_TASK DETAILS_. In the entries below, find the line with "19: (197, 264)" and print exactly every line from there up to and including the line with "25: (166, 356)", with no other lines.

Point tracking data
....

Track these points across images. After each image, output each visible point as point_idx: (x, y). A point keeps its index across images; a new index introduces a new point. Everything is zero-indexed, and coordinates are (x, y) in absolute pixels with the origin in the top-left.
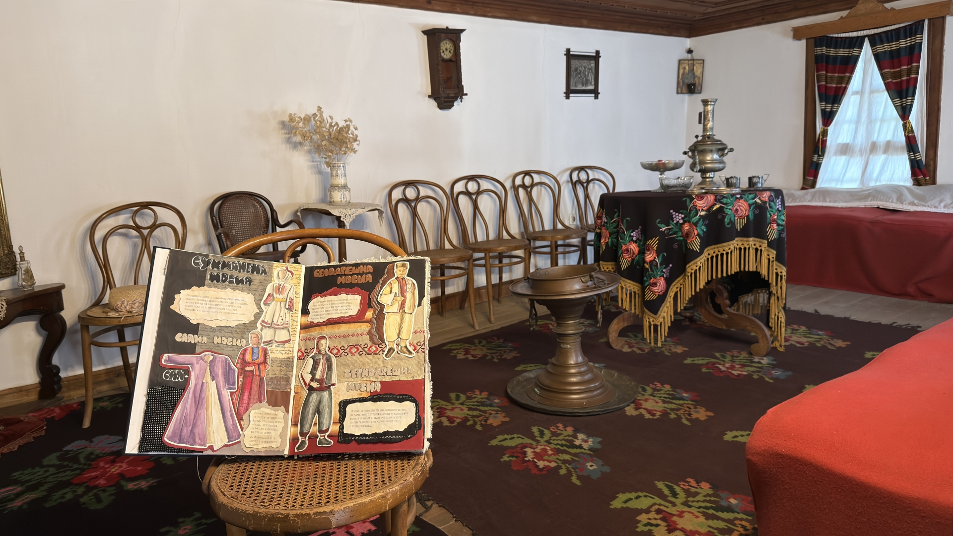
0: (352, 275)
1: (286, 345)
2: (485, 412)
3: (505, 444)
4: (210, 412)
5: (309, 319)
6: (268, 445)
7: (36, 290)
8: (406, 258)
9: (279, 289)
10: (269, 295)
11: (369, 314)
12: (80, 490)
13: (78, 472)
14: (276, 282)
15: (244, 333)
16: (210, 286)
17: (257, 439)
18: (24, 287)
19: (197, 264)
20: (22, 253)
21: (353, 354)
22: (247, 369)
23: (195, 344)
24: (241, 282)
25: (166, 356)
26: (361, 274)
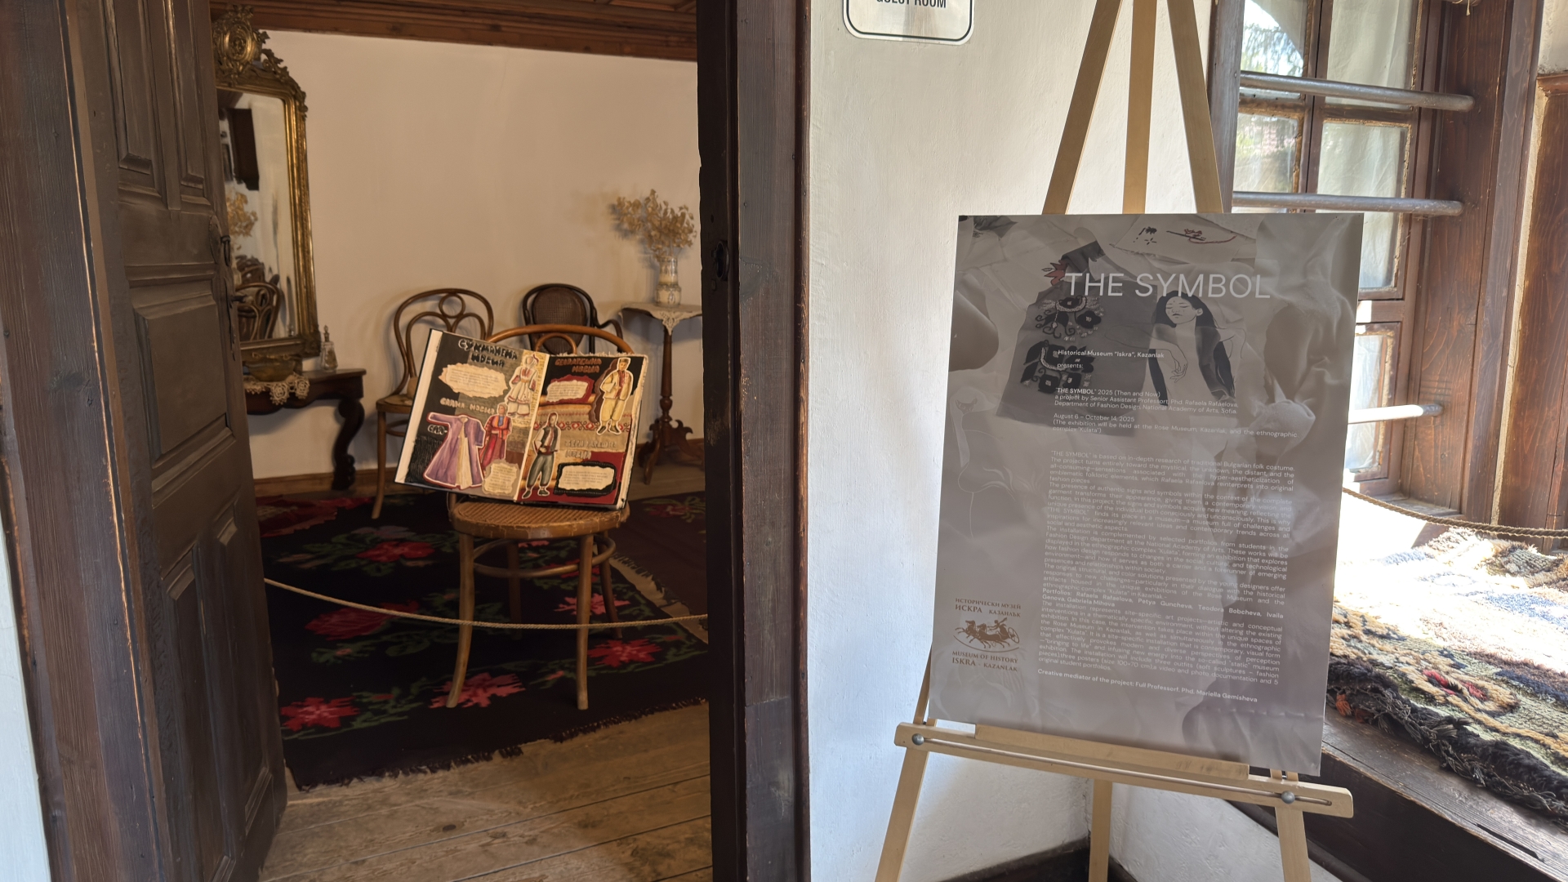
1: (526, 417)
4: (461, 460)
5: (547, 398)
6: (502, 491)
7: (338, 373)
9: (525, 373)
10: (517, 376)
12: (363, 563)
13: (363, 549)
14: (523, 366)
15: (493, 404)
16: (471, 364)
17: (494, 486)
18: (326, 368)
19: (463, 346)
20: (327, 334)
21: (574, 429)
22: (493, 432)
23: (455, 408)
24: (497, 363)
25: (432, 414)
26: (591, 366)
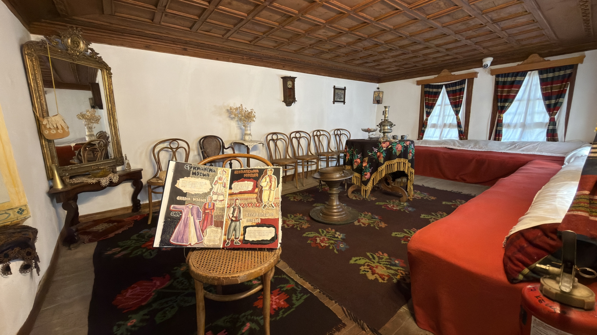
0: (250, 173)
1: (223, 202)
2: (301, 222)
3: (309, 236)
4: (190, 230)
5: (232, 191)
6: (214, 243)
7: (131, 171)
8: (272, 167)
9: (220, 179)
10: (216, 181)
11: (256, 190)
12: (144, 250)
13: (144, 242)
14: (219, 175)
15: (205, 196)
16: (192, 177)
17: (210, 241)
18: (127, 170)
19: (187, 168)
20: (126, 157)
21: (250, 207)
22: (206, 211)
23: (185, 201)
24: (205, 175)
25: (172, 206)
26: (254, 173)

....

_SOLUTION_.
19: (197, 264)
20: (22, 253)
21: (353, 354)
22: (247, 369)
23: (195, 344)
24: (241, 282)
25: (166, 356)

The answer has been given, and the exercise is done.